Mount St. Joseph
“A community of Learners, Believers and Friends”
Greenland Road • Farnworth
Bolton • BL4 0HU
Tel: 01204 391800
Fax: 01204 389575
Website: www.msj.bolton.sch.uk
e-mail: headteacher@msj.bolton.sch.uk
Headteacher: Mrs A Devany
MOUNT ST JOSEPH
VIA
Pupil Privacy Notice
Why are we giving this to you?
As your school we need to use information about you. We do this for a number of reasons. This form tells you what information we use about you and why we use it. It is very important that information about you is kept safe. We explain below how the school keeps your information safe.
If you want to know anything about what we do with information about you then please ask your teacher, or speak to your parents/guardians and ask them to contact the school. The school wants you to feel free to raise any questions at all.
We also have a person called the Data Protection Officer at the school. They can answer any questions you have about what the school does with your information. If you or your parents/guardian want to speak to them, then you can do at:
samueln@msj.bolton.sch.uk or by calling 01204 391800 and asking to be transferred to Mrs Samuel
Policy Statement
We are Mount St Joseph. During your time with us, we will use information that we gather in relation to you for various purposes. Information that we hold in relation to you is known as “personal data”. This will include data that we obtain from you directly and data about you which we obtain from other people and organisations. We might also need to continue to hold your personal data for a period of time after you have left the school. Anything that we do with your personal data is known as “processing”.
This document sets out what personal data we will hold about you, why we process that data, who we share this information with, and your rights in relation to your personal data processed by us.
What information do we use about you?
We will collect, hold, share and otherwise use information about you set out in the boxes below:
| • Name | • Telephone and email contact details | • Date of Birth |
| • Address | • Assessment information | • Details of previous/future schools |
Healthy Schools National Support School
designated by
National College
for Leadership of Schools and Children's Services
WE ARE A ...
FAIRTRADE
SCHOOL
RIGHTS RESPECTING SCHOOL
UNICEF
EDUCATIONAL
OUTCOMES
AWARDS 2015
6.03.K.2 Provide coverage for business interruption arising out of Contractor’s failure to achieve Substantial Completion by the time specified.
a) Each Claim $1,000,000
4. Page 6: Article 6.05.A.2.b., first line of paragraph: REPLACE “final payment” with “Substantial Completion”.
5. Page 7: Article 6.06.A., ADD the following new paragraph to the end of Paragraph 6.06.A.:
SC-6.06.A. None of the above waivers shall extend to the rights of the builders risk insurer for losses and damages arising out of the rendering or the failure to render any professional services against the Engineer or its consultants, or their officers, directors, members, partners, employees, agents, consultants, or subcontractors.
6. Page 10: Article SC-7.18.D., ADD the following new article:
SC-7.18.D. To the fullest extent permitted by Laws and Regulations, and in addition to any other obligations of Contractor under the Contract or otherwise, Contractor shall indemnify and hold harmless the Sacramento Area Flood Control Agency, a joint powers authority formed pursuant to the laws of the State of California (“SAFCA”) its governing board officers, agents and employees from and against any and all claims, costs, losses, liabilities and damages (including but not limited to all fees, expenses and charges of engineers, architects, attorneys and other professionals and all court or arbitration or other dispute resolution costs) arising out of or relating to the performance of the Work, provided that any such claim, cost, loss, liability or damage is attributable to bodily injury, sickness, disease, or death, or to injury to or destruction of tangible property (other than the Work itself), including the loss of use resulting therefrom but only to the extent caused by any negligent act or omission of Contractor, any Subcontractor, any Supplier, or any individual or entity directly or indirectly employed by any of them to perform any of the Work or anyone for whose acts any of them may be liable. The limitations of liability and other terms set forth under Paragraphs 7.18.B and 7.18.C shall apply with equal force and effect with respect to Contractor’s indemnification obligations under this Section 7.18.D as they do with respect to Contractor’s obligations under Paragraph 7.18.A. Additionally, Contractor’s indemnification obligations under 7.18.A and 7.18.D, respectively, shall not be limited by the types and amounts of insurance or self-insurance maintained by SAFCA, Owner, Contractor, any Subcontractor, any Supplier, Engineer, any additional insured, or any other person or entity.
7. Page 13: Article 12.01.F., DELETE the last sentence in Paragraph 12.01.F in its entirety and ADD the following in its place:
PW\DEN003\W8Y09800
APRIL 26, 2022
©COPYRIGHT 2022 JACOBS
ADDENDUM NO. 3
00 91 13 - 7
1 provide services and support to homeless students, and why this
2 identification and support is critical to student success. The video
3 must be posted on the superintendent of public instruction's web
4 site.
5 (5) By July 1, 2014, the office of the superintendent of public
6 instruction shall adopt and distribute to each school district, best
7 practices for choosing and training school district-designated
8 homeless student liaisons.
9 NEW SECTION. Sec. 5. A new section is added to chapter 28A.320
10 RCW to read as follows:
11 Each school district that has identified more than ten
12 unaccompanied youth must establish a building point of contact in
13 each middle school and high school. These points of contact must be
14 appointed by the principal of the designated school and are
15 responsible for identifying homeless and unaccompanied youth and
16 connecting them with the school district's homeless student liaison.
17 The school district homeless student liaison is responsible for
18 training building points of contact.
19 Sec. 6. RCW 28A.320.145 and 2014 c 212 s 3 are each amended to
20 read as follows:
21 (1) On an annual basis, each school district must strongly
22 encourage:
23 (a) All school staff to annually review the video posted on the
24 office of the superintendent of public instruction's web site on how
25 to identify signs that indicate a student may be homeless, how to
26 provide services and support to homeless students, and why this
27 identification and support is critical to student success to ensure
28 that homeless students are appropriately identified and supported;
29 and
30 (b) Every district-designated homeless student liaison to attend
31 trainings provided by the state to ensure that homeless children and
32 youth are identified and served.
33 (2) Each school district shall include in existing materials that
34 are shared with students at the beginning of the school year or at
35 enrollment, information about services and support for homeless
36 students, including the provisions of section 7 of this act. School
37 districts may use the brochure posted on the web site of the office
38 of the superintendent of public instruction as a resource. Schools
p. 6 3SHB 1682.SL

—————

**Work request**
Every line above carrying the word "posted" needs to be shown.

**Task result**
3 must be posted on the superintendent of public instruction's web
23 (a) All school staff to annually review the video posted on the
37 districts may use the brochure posted on the web site of the office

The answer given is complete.